Michelle nega briga com Flávio, mas mantém posição sobre o Ceará
Ao pedir que apoiadores não alimentem divisões internas, Michelle procurou conter o desgaste provocado pela repercussão dos vídeos divulgados na véspera. Em um story no Instagram, escreveu que “não há briga, nem competição” e defendeu que os aliados atuem juntos para derrotar o atual governo.
A ex-primeira-dama também afirmou que apenas esclareceu uma situação que, segundo ela, vinha sendo deturpada. Ela pediu que trechos de sua fala não fossem retirados de contexto. Apesar do tom conciliador, ela evitou rever o mérito da divergência, mantendo a posição que havia manifestado sobre a estratégia eleitoral do partido.
Michelle continua defendendo apoio ao senador Eduardo Girão (Novo) na disputa pelo Governo do Ceará e à deputada federal Priscila Costa (PL) para o Senado. A publicação, portanto, muda a forma como a crise é conduzida publicamente, mas não altera a posição política apresentada anteriormente.
Divergência sobre Ciro Gomes continua dividindo o PL
A discussão ganhou dimensão nacional depois que Michelle revelou ter sido maltratada por Flávio Bolsonaro ao discordar da aproximação entre o PL e o ex-governador Ciro Gomes (PSDB). O episódio evidenciou diferenças sobre a condução das alianças eleitorais do partido.
Enquanto Michelle defende um palanque formado por Eduardo Girão e Priscila Costa, dirigentes da legenda sustentam que a articulação com Ciro recebeu o aval do ex-presidente Jair Bolsonaro (PL). Assim, não deve ser abandonada.
O debate ganhou peso porque o Ceará se tornou um dos primeiros estados em que o PL precisa equilibrar interesses regionais e estratégia nacional para 2026. A definição das alianças locais pode influenciar a formação dos palanques da oposição no Nordeste.
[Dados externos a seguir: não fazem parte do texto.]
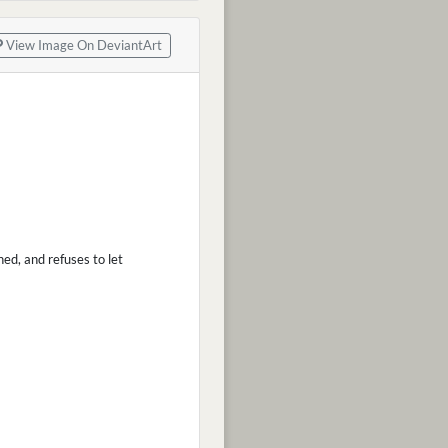
View Image On DeviantArt
ned, and refuses to let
Dessa maneira, a disputa é mais ampla do que um desentendimento entre duas lideranças.
- Michelle Bolsonaro defende apoio a Eduardo Girão para o Governo do Ceará.
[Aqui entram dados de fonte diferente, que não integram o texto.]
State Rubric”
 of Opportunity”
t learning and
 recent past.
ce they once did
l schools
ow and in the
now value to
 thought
- A direção do PL mantém as negociações com Ciro Gomes.
- Dirigentes do partido afirmam que a articulação conta com o aval de Jair Bolsonaro.
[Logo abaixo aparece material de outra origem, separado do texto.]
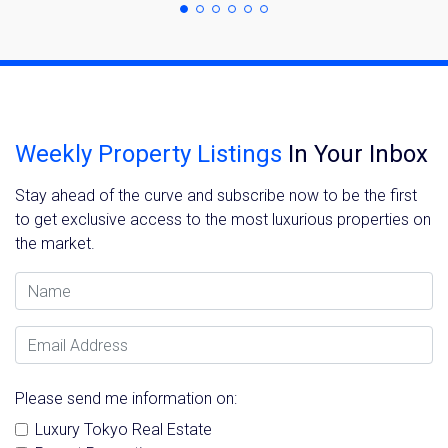
Weekly Property Listings
In Your Inbox
Stay ahead of the curve and subscribe now to be the first
to get exclusive access to the most luxurious properties on
the market.
Name
Email Address
Please send me information on:
Luxury Tokyo Real Estate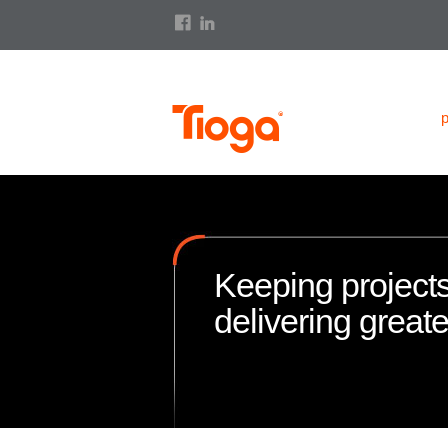
Keeping projects
delivering great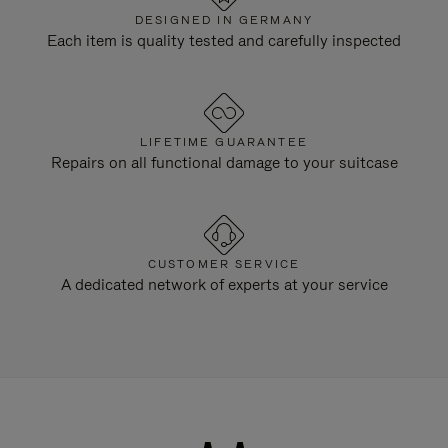
DESIGNED IN GERMANY
Each item is quality tested and carefully inspected
LIFETIME GUARANTEE
Repairs on all functional damage to your suitcase
CUSTOMER SERVICE
A dedicated network of experts at your service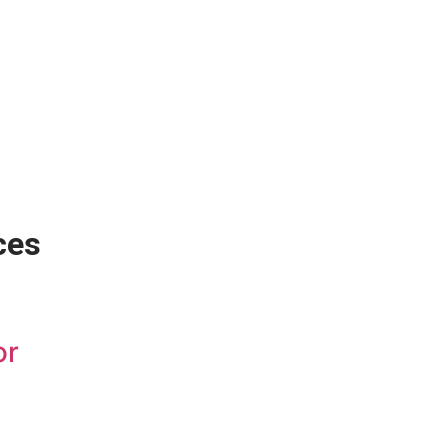
ces
or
Crise expõe os desafios do PL para construir alianças em 2026
As desculpas públicas de Flávio Bolsonaro reduziram a tensão entre as principais lideranças do partido. O senador afirmou que nunca teve a intenção de ofender Michelle. Ele disse estar de “coração aberto”, em uma tentativa de encerrar o desgaste provocado pelo episódio.
Mesmo com a troca de mensagens conciliatórias, a principal divergência permanece ligada à estratégia eleitoral do PL, e não à relação pessoal entre Michelle e Flávio. O episódio mostrou que a construção das alianças para 2026 envolve diferentes correntes dentro da legenda.
A manifestação da ex-primeira-dama contribui para diminuir a crise de imagem no curto prazo. No entanto, também evidencia que a unidade defendida publicamente dependerá da capacidade do partido de conciliar interesses distintos nos estados. O Ceará tornou pública uma disputa que tende a influenciar outras negociações eleitorais do PL, à medida que a legenda define seus palanques para 2026.